> Objective: Copy out every one of the lines below word for word, but leave the pictures out.

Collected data
——
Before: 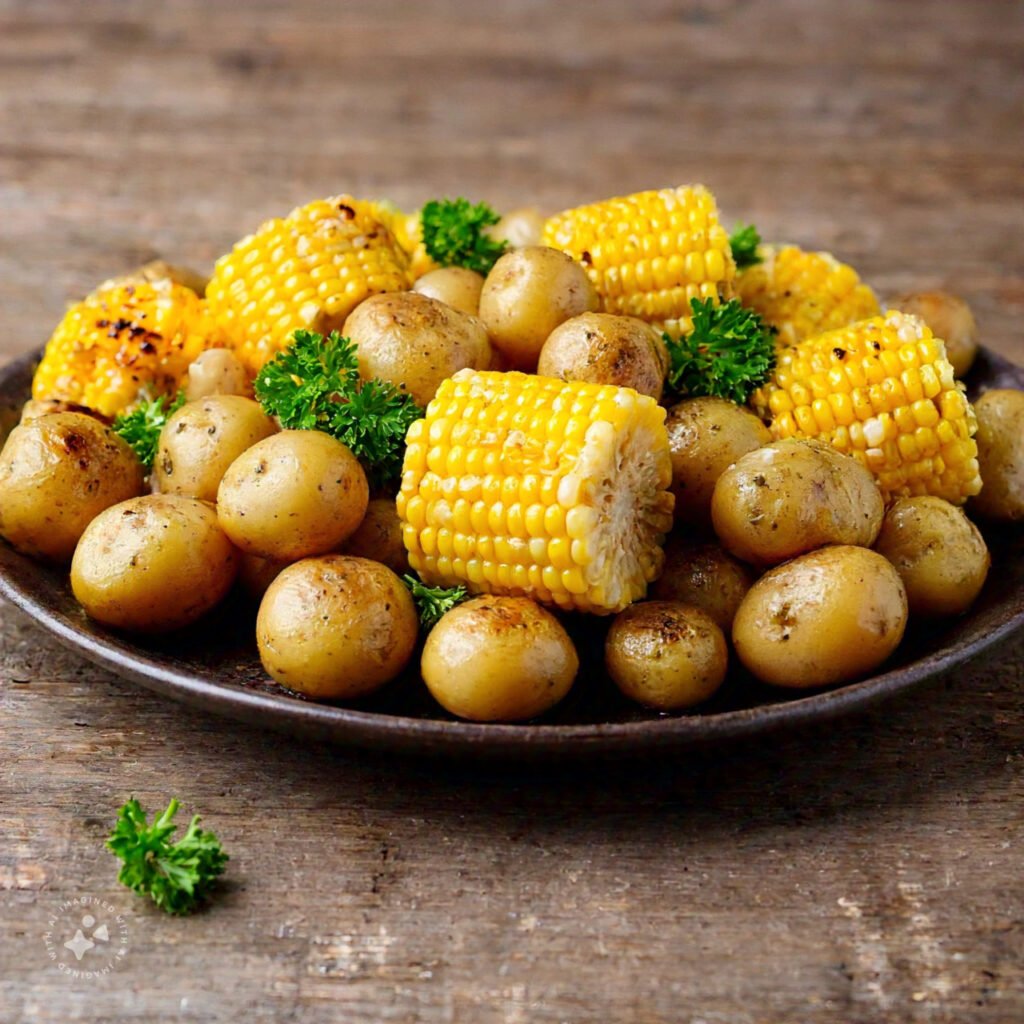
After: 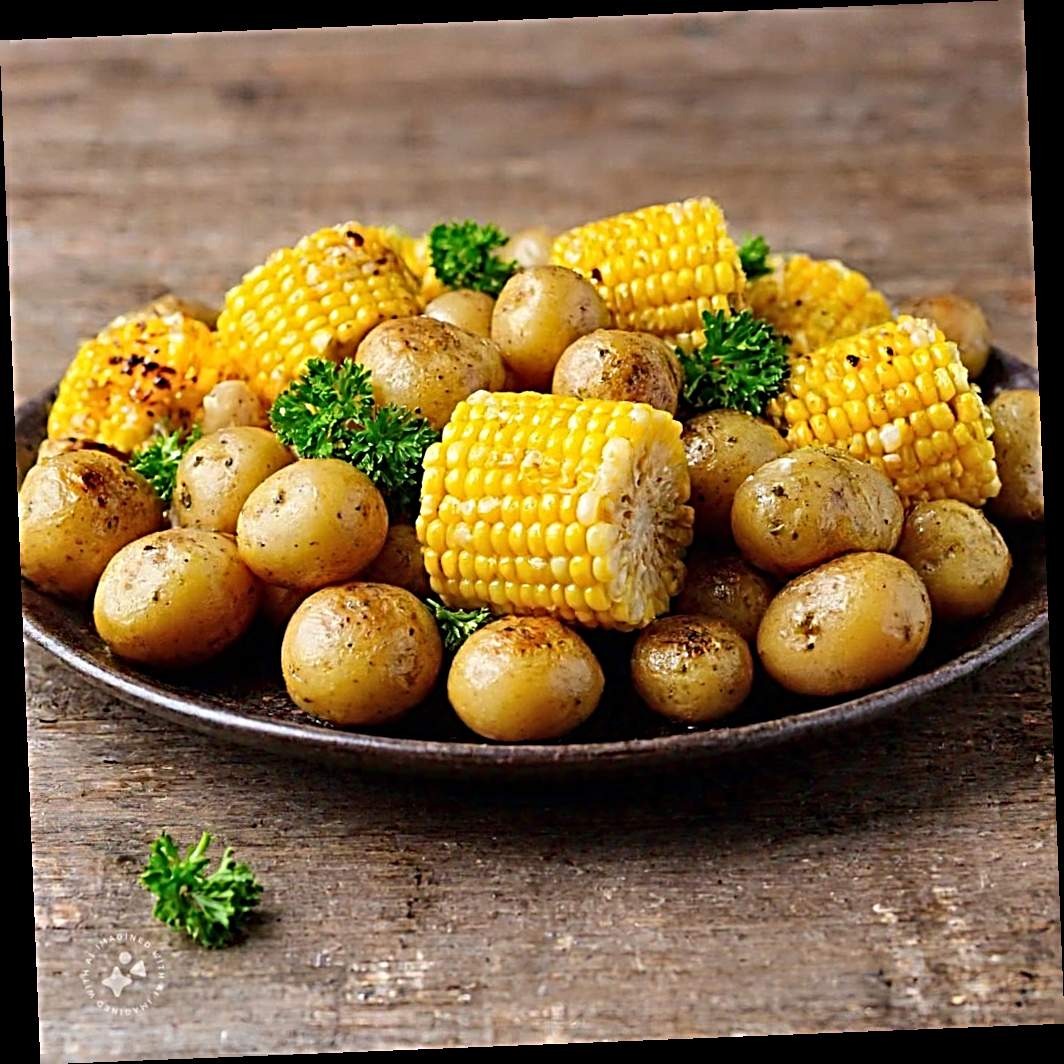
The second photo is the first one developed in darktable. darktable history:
shadows and highlights: shadows 37.27, highlights -28.18, soften with gaussian
sharpen: radius 3.69, amount 0.928
rotate and perspective: rotation -2.29°, automatic cropping off
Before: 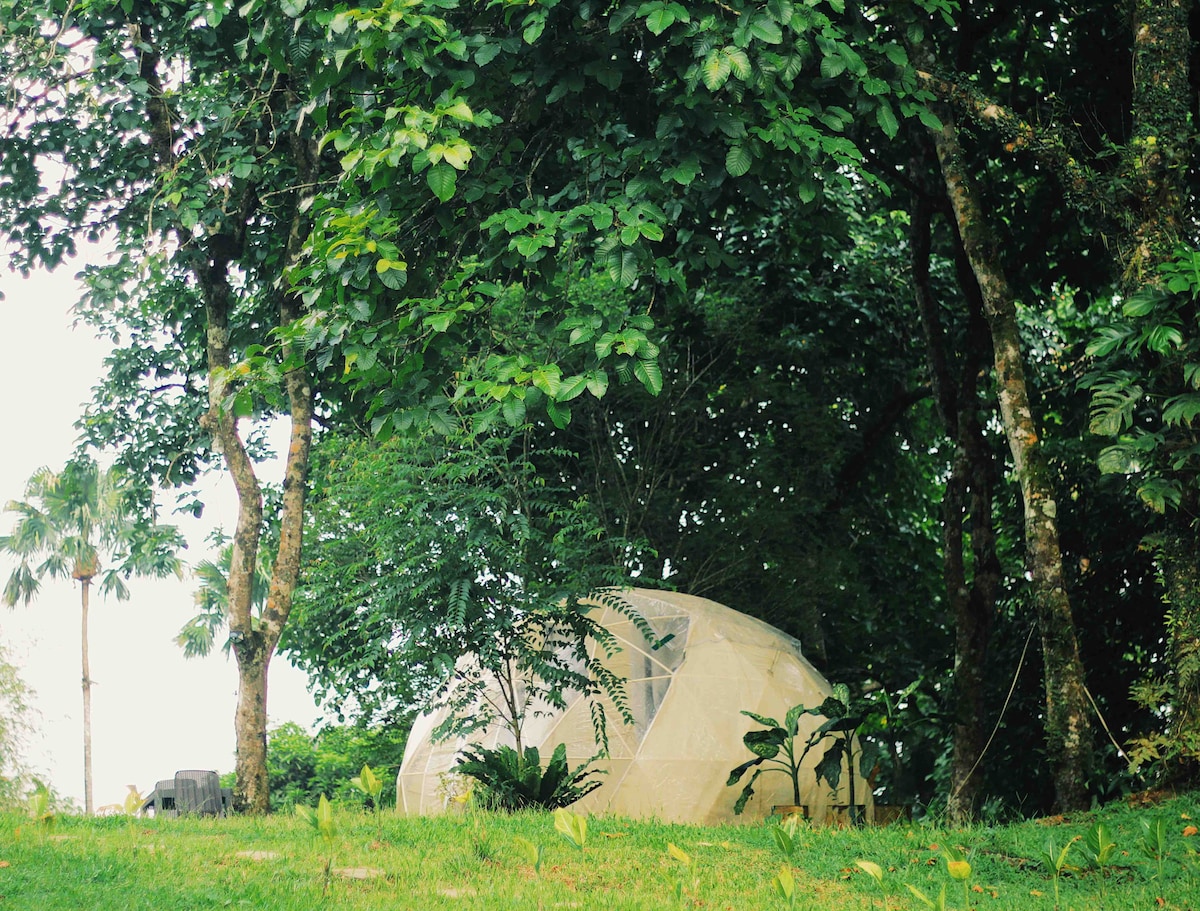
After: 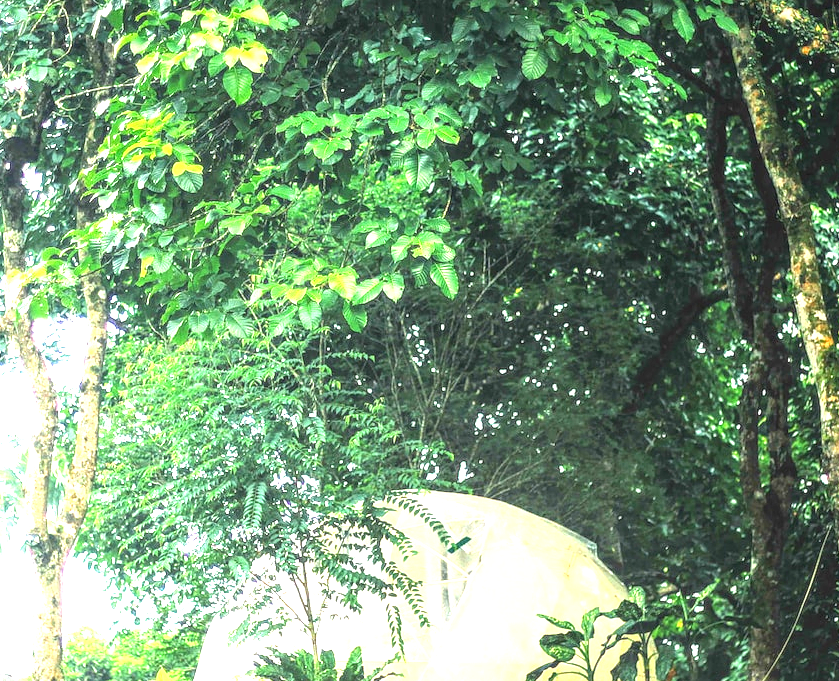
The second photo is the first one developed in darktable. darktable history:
exposure: black level correction 0, exposure 1.9 EV, compensate highlight preservation false
crop and rotate: left 17.046%, top 10.659%, right 12.989%, bottom 14.553%
local contrast: highlights 0%, shadows 0%, detail 133%
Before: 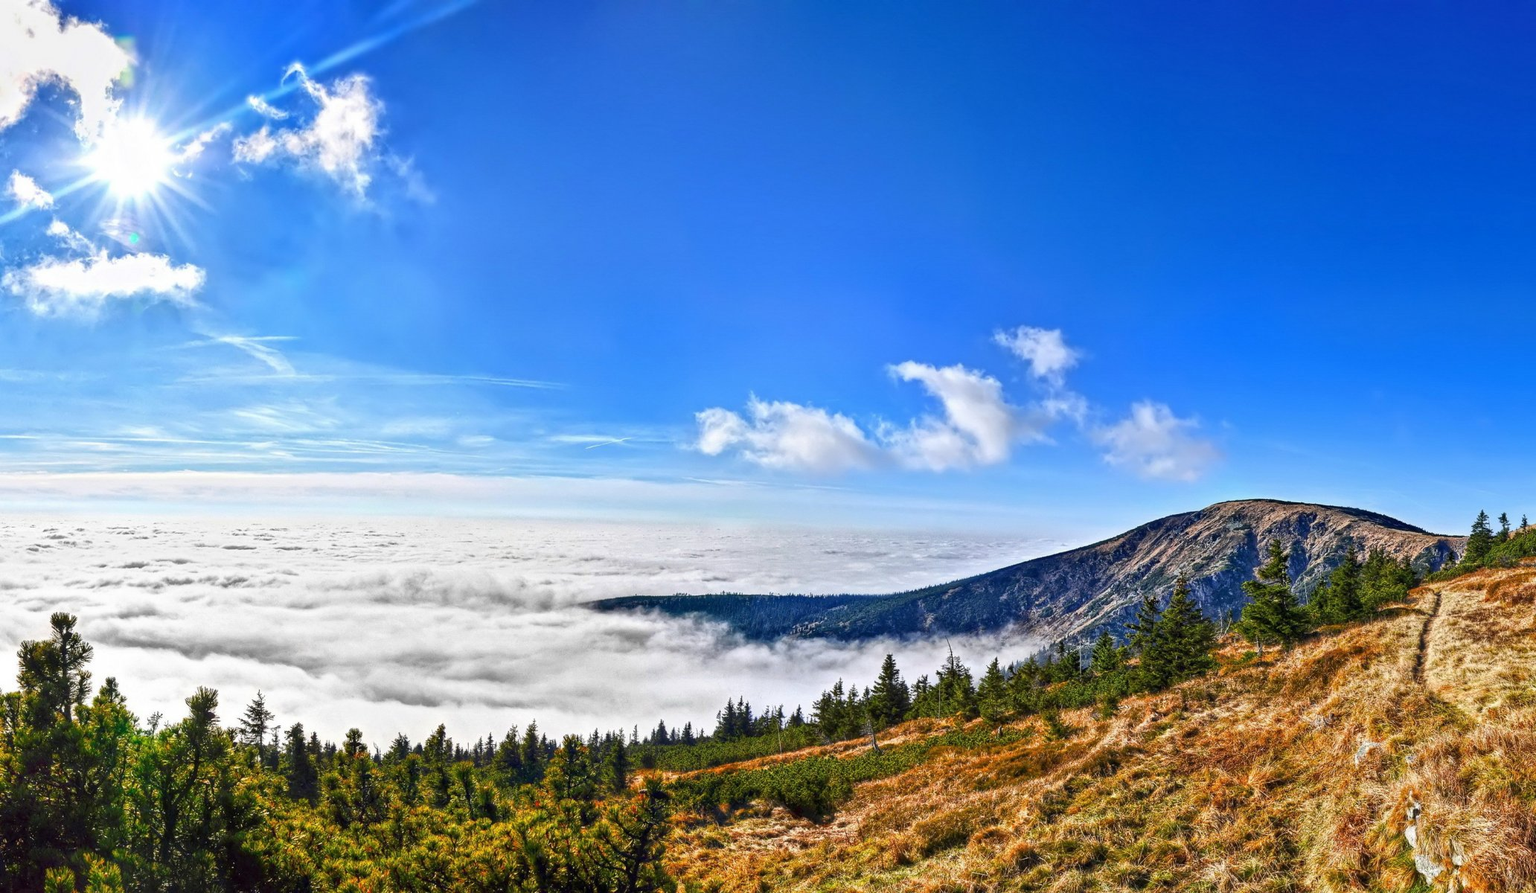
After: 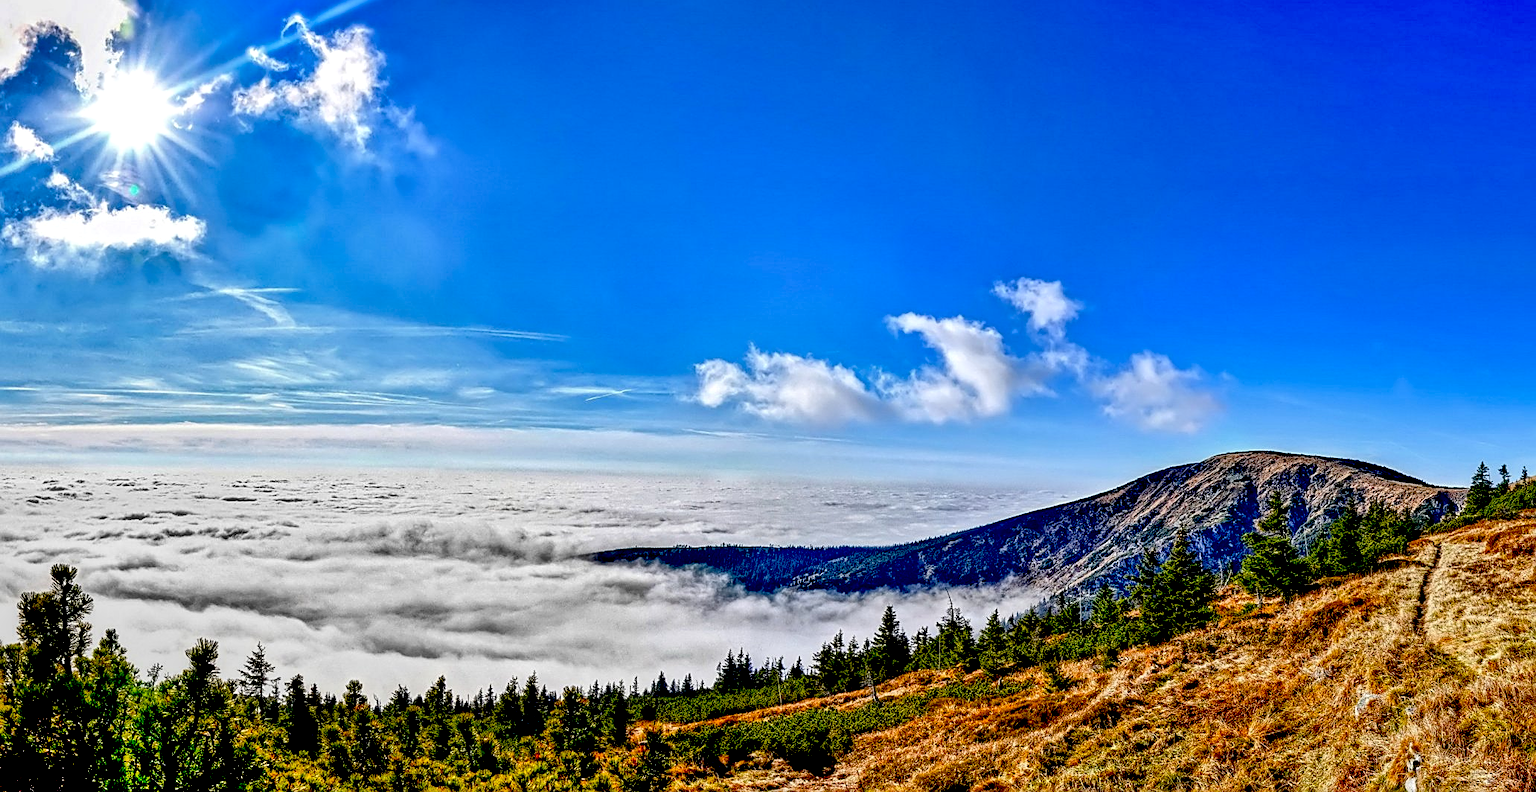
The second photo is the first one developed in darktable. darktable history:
shadows and highlights: low approximation 0.01, soften with gaussian
exposure: black level correction 0.046, exposure 0.014 EV, compensate exposure bias true, compensate highlight preservation false
crop and rotate: top 5.488%, bottom 5.745%
local contrast: on, module defaults
sharpen: on, module defaults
——
> Expected answer:
Before: 
After: 
The second photo is the first one developed in darktable. darktable history:
shadows and highlights: shadows 37.27, highlights -28.18, soften with gaussian
sharpen: radius 3.69, amount 0.928
rotate and perspective: rotation -2.29°, automatic cropping off
Before: 
After: 
The second photo is the first one developed in darktable. darktable history:
exposure: black level correction 0, exposure 1.9 EV, compensate highlight preservation false
crop and rotate: left 17.046%, top 10.659%, right 12.989%, bottom 14.553%
local contrast: highlights 0%, shadows 0%, detail 133%
Before: 
After: 
The second photo is the first one developed in darktable. darktable history:
shadows and highlights: low approximation 0.01, soften with gaussian
exposure: black level correction 0.046, exposure 0.014 EV, compensate exposure bias true, compensate highlight preservation false
crop and rotate: top 5.488%, bottom 5.745%
local contrast: on, module defaults
sharpen: on, module defaults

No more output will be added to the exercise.